Rafael dos Anjos’ interim welterweight title fight against Colby Covington ended up scheduled for UFC 225 in Chicago, however the original plan was for dos Anjos to meet the controversial American at UFC 224 in Rio de Janeiro, Brazil.

The UFC audibled to the latter date earlier this month ahead of its 25th Anniversary press conference, and dos Anjos believes Conor McGregor’s meltdown in Brooklyn — and the ensuing fallout from the Irishman’s bus attack that resulted in the cancellation of three fights — played a primary role in the promotion’s decision.

“I flew to New York to have that fight announced in Rio, but I think it was [switched] because of that Conor thing,” dos Anjos said Monday on The MMA Hour. “Like, after that incident with the bus and all of that, I think the UFC was kinda afraid. Colby’s been talking a lot of crap about Brazilians and if something happened there — if the security couldn’t hold one guy, how can they hold a Brazilian crowd [going] crazy because of the stuff that this guy’s been saying?”

Covington has become a polarizing figure in Brazil because of his anti-Brazilian rhetoric. “RDA” believes the UFC’s desire avoid another security concern after the havoc McGregor at UFC 223 led to the switch from Rio de Janeiro to Chicago.

Dos Anjos said he found out about the promotion’s decision upon landing in Brooklyn just hours before the press conference. He admitted that he was disappointed to learn that he wouldn’t be able to compete in his hometown for the first time since 2008.

“I have to say yes, [I was disappointed] a little bit, especially because of the whole story of the thing,” dos Anjos said. “Like, he went there, he went to Brazil, went to Sao Paulo, he beat Demian Maia there, and after he’s talking a lot of crap about the Brazilians. So to have this fight in Rio would be a good story, especially getting the belt there, it would be really cool. But, I think, the one thing, Rio, it’s not Sao Paulo. The crowds in Sao Paulo, it’s different than the crowds in Rio. Rio people are more savage.

“But I think I’m still going to have the crowd on my side,” dos Anjos added. “It’ll be a good opportunity. I think everything happens for a reason, but I think the location — it’s not going to change the result of the fight. It’ll be even better to beat this guy in his own country, having the American crowd on my side.”

The question stands, though: Was Covington really going to be in danger in Rio de Janeiro?

Given how far Covington has taken things, dos Anjos thinks something bad actually could’ve happened at UFC 224.

“Some fans, they don’t understand the business,” dos Anjos said. “People get offended, you know? They get offended by, some guy comes to your country and curses everybody and talks bad about the whole crowd. People get [upset], and I get it. I get it.

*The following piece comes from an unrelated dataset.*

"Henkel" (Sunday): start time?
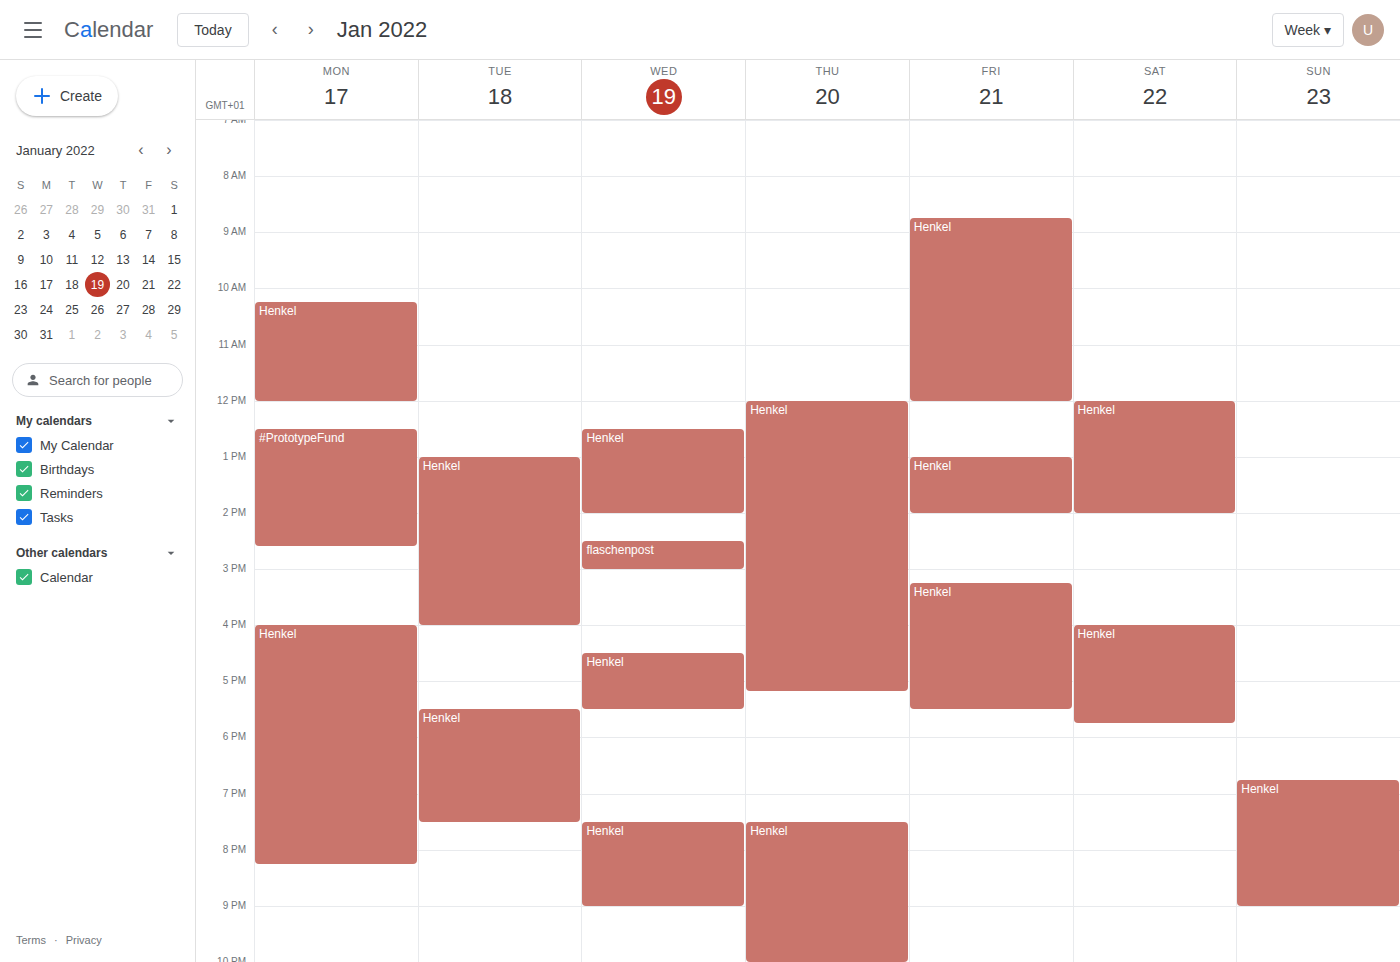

I understand them.”

That being said, dos Anjos is confident things won’t be any different in Chicago when it comes to the feelings fight fans hold toward Covington.

In the eyes of “RDA,” the American’s gimmick appears to be widely despised.

“Not only the Brazilians. Every time I hang out by my house and do my things, my American fans, they always come to me and they always say, ‘Hey, please shut up that guy. Please shut up that guy. Shut up Colby,’” dos Anjos said. “And that’s what I’m going to do.”

Covington continued his war of words against dos Anjos and the country of Brazil at the UFC’s press conference in Brooklyn. Dos Anjos wasn’t surprised. He also indicated that he isn’t affected one way or another by Covington’s choice of how to promote himself.

However, dos Anjos did find plenty of humor in the contrast between Covington’s on-stage persona and the way he carried himself backstage, away from the cameras.

“The funny thing is that, backstage, he just [stayed looking at] his phone,” dos Anjos said. “He wasn’t even looking around. That’s how he is. He’s that guy that, when he’s in front of the cameras, he changes. He becomes a different person. But backstage, he just was with his sunglasses, looking at his phone, and not even looking around. So what kind of gangster is that? Gangster that when things got rough, he called police? What kind of people — I don’t get it. So fake.

“He’s trying to pretend to be something that he’s not. He’s trying to act and he’s being fake, and I can’t wait to expose this guy.”